P comme Pluvieux

P-Thomas-PluvieuxThomas Pluvieux

7 mars 1818, vingt heures. Le temps est à la pluie (ou du moins est-ce fort probable). Le petit garçon que l’on découvre ce jour-là a environ une semaine. L’officier d’état civil lui donnera le nom de Thomas Pluvieux.

Près de vingt-sept ans ont passé, ce 3 février 1845. Thomas Pluvieux se marie. Il épouse Joséphine Muzard (ou Marie ou Marie Joséphine selon les actes : dans l’Yonne, on adore changer de prénom).

Le couple, installé à Chamvres où Thomas est vigneron manouvrier, aura pas moins de huit enfants, dont seulement trois atteindront l’âge adulte :
– Alexandre Thomas (1846), qui, devenu gendarme, se marie en 1873 à Domecy-sur-Cure,
– Marie Joséphine (1847-1848), dite Joséphine Alexandrine sur son acte de décès,
– Élisabeth (1851-1852), dite Élisabeth Léontine sur son acte de décès,
– Virginie (1853-1854),
– Alexandrine (1856-1857), dite Amélie Alexandrine sur son acte de décès,
– Gustave (1857), qui deviendra tonnelier et qui épouse en 1885 Clémence Jeanssens, cuisinière, avec laquelle il aura au moins deux enfants,
– Ernest (1859-1865),
– Julienne (1862-1890), qui épouse en 1881 le tourneur en cuivre Jules Alexandre Bennetier, avec lequel elle aura au moins trois enfants, et qui décède à l’âge de 28 ans à l’hospice de Sens.

Thomas Pluvieux, qui ne signe ni son acte de mariage, ni les actes de naissance de ses enfants, signera, d’une main malhabile, leurs actes de mariage.

P-Thomas-Pluvieux-signatureSignature de Thomas Pluvieux.

Devenu veuf en 1897, il décède l’année suivante, le 4 octobre 1898, à l’âge de 80 ans.

Prospert Pain

Prospert avec un t a été abandonné à la porte de l’hospice de Joigny le 3 octobre 1820. Le nouveau-né était porteur d’un billet, rédigé la veille, et dont la formule de politesse finale sort quelque peu de l’ordinaire :

« Le deux octobre 1820. Mesdames, nous vous recommandons cet enfant, de le mettre entre les mains d’une bonne nourrice, si c’est un effet de votre bonté, de lui donner le nom de Prospert. Salut, fraternité, Mesdames. »

Pour une raison qui m’échappe, Prospert partira pour l’arrondissement de Versailles. En marge de son acte de « naissance », il est indiqué qu’il y est décédé le 3 octobre 1822, deux ans jour pour jour après avoir été trouvé à la porte de l’hospice.

Julie Poirier

P-Julie-PoirierLe 7 avril 1821, à neuf heures du soir, on découvre, devant la porte de l’hospice, un bébé nouveau-né, auquel l’officier d’état civil donnera le nom de Julie Poirier.

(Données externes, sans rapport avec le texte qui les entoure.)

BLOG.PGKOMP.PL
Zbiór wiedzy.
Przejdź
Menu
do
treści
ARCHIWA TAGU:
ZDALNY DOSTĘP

15 mai 1828. Julie Poirier a désormais sept ans, et elle n’est plus orpheline. Elle vient en effet d’être reconnue par Marie-Anne Messager, une domestique âgée de 32 ans, native de Chamvres, où sont décédés de trop nombreux enfants abandonnés. Julie s’est-elle facilement adaptée à cette nouvelle condition ? A-t-elle pardonné à sa mère de l’avoir abandonnée ? A-t-elle eu une vie heureuse ? Autant de questions sans réponse.

Et aussi : Julien Page, Bathilde Paille, Jean-Baptiste Paillot, Jean Palme, Pétronille Pédale, Ursule Pelisse, Marguerite Pelle, Henry Persil, Marie Rosalie Pichon, Clotilde Pièce, Victor Pincette, Colombe Pincette, Ferdinand Pincette, Valéry Plaine, Agathe Plantin, Hilaire Plateau, Madeleine Plume, Louis Plumet, Julien Poire, Jean Poivrier, Thomas Porte, Blaise Potier, Antoine Pousset, Aldon Précoce, Delphine Prés, Benoît Printemps, Louis Privas, Joseph Pulis.